* **WHAT IS REQUIRED**
From the first line to the last, write out the material exactly.

(Beginning of INPUT DATA)

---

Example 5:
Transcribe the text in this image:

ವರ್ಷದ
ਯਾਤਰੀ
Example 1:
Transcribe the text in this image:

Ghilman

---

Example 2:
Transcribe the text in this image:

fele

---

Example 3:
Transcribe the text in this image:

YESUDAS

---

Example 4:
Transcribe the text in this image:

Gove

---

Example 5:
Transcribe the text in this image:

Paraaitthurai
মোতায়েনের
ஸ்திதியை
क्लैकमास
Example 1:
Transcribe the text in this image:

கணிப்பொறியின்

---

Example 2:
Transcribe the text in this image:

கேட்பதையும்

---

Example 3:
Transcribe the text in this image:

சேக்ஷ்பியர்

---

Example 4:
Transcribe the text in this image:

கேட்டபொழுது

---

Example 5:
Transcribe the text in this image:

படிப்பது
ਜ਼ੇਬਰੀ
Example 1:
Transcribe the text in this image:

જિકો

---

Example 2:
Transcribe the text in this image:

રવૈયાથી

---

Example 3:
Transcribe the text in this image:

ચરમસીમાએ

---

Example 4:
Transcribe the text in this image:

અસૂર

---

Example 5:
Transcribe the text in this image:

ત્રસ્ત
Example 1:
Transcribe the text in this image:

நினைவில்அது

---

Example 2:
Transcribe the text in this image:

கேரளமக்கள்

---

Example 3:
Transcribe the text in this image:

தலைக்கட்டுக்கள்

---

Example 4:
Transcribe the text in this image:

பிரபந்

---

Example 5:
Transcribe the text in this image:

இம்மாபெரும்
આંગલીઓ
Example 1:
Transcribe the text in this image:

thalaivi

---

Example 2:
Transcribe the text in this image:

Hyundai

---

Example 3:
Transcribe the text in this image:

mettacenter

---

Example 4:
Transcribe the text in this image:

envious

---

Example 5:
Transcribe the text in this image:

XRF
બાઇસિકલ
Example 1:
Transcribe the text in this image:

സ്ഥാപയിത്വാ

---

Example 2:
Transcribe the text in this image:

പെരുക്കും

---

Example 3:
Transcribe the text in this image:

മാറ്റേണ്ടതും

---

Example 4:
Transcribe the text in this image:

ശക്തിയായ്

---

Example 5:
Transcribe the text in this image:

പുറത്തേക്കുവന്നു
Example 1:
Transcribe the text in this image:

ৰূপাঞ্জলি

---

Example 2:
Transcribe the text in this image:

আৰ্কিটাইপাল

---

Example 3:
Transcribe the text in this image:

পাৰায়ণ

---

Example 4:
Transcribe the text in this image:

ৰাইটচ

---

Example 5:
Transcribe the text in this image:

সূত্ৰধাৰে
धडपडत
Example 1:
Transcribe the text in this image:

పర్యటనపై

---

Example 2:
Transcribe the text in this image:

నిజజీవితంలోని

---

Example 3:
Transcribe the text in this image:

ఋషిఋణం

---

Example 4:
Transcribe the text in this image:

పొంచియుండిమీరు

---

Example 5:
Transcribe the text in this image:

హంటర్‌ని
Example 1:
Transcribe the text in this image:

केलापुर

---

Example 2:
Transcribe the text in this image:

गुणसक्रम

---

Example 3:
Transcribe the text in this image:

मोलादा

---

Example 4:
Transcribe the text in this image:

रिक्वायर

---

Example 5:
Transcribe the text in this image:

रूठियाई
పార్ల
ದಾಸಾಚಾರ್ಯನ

(End of INPUT DATA)

* **WRITTEN RESPONSE**
---

Example 5:
Transcribe the text in this image:

ವರ್ಷದ
ਯਾਤਰੀ
Example 1:
Transcribe the text in this image:

Ghilman

---

Example 2:
Transcribe the text in this image:

fele

---

Example 3:
Transcribe the text in this image:

YESUDAS

---

Example 4:
Transcribe the text in this image:

Gove

---

Example 5:
Transcribe the text in this image:

Paraaitthurai
মোতায়েনের
ஸ்திதியை
क्लैकमास
Example 1:
Transcribe the text in this image:

கணிப்பொறியின்

---

Example 2:
Transcribe the text in this image:

கேட்பதையும்

---

Example 3:
Transcribe the text in this image:

சேக்ஷ்பியர்

---

Example 4:
Transcribe the text in this image:

கேட்டபொழுது

---

Example 5:
Transcribe the text in this image:

படிப்பது
ਜ਼ੇਬਰੀ
Example 1:
Transcribe the text in this image:

જિકો

---

Example 2:
Transcribe the text in this image:

રવૈયાથી

---

Example 3:
Transcribe the text in this image:

ચરમસીમાએ

---

Example 4:
Transcribe the text in this image:

અસૂર

---

Example 5:
Transcribe the text in this image:

ત્રસ્ત
Example 1:
Transcribe the text in this image:

நினைவில்அது

---

Example 2:
Transcribe the text in this image:

கேரளமக்கள்

---

Example 3:
Transcribe the text in this image:

தலைக்கட்டுக்கள்

---

Example 4:
Transcribe the text in this image:

பிரபந்

---

Example 5:
Transcribe the text in this image:

இம்மாபெரும்
આંગલીઓ
Example 1:
Transcribe the text in this image:

thalaivi

---

Example 2:
Transcribe the text in this image:

Hyundai

---

Example 3:
Transcribe the text in this image:

mettacenter

---

Example 4:
Transcribe the text in this image:

envious

---

Example 5:
Transcribe the text in this image:

XRF
બાઇસિકલ
Example 1:
Transcribe the text in this image:

സ്ഥാപയിത്വാ

---

Example 2:
Transcribe the text in this image:

പെരുക്കും

---

Example 3:
Transcribe the text in this image:

മാറ്റേണ്ടതും

---

Example 4:
Transcribe the text in this image:

ശക്തിയായ്

---

Example 5:
Transcribe the text in this image:

പുറത്തേക്കുവന്നു
Example 1:
Transcribe the text in this image:

ৰূপাঞ্জলি

---

Example 2:
Transcribe the text in this image:

আৰ্কিটাইপাল

---

Example 3:
Transcribe the text in this image:

পাৰায়ণ

---

Example 4:
Transcribe the text in this image:

ৰাইটচ

---

Example 5:
Transcribe the text in this image:

সূত্ৰধাৰে
धडपडत
Example 1:
Transcribe the text in this image:

పర్యటనపై

---

Example 2:
Transcribe the text in this image:

నిజజీవితంలోని

---

Example 3:
Transcribe the text in this image:

ఋషిఋణం

---

Example 4:
Transcribe the text in this image:

పొంచియుండిమీరు

---

Example 5:
Transcribe the text in this image:

హంటర్‌ని
Example 1:
Transcribe the text in this image:

केलापुर

---

Example 2:
Transcribe the text in this image:

गुणसक्रम

---

Example 3:
Transcribe the text in this image:

मोलादा

---

Example 4:
Transcribe the text in this image:

रिक्वायर

---

Example 5:
Transcribe the text in this image:

रूठियाई
పార్ల
ದಾಸಾಚಾರ್ಯನ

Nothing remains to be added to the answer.